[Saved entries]
>> START

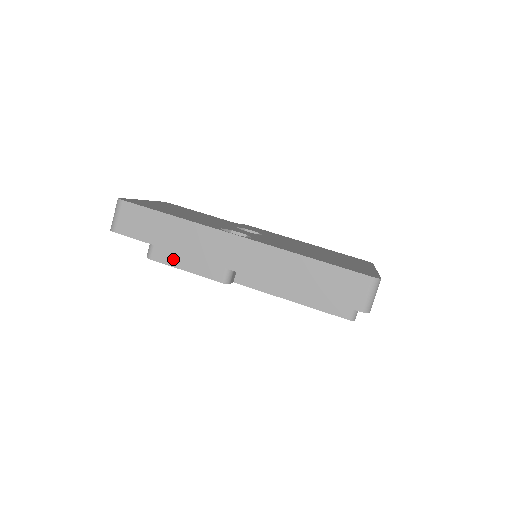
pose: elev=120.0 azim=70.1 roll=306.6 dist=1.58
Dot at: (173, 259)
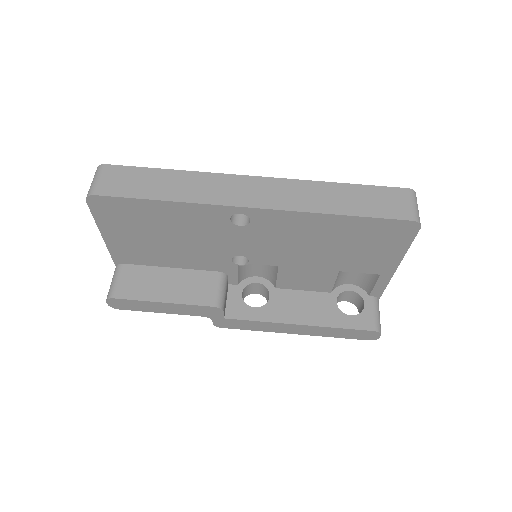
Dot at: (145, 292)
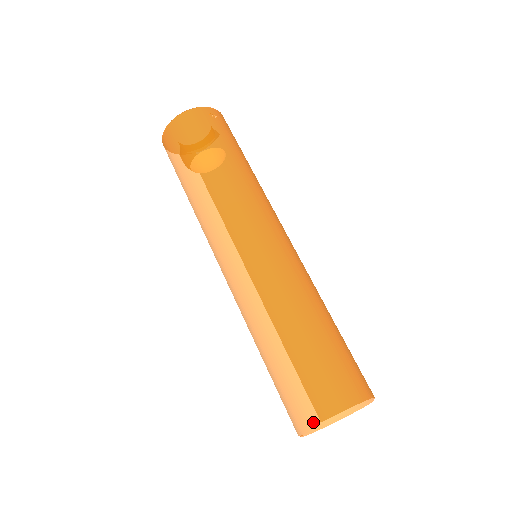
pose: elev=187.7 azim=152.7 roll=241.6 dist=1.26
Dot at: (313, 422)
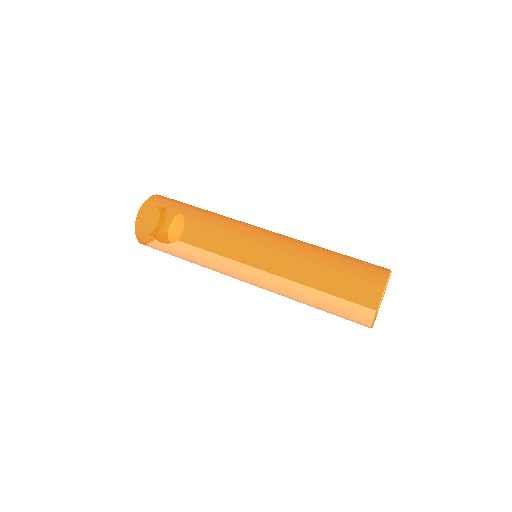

>> END

■ WHAT TO WORK ON:
Render every text line of the saved entries as a JSON list of strings, one string per line, with blank lines omitted. Leave the pictures out of the list.

■ SOLUTION FOR THIS EXERCISE:
[
  "pose: elev=120.0 azim=70.1 roll=306.6 dist=1.58",
  "Dot at: (173, 259)",
  "Dot at: (145, 292)",
  "pose: elev=187.7 azim=152.7 roll=241.6 dist=1.26",
  "Dot at: (313, 422)"
]